● Problem: In the lines below, swap "Additional information" for "Extra details" wherever it appears. Leave everything else unchanged.

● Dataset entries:
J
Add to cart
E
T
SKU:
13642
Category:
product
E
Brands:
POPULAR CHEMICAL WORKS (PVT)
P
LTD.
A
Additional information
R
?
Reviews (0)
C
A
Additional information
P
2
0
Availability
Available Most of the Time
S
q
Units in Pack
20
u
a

● Answer for this exercise:
J
Add to cart
E
T
SKU:
13642
Category:
product
E
Brands:
POPULAR CHEMICAL WORKS (PVT)
P
LTD.
A
Extra details
R
?
Reviews (0)
C
A
Extra details
P
2
0
Availability
Available Most of the Time
S
q
Units in Pack
20
u
a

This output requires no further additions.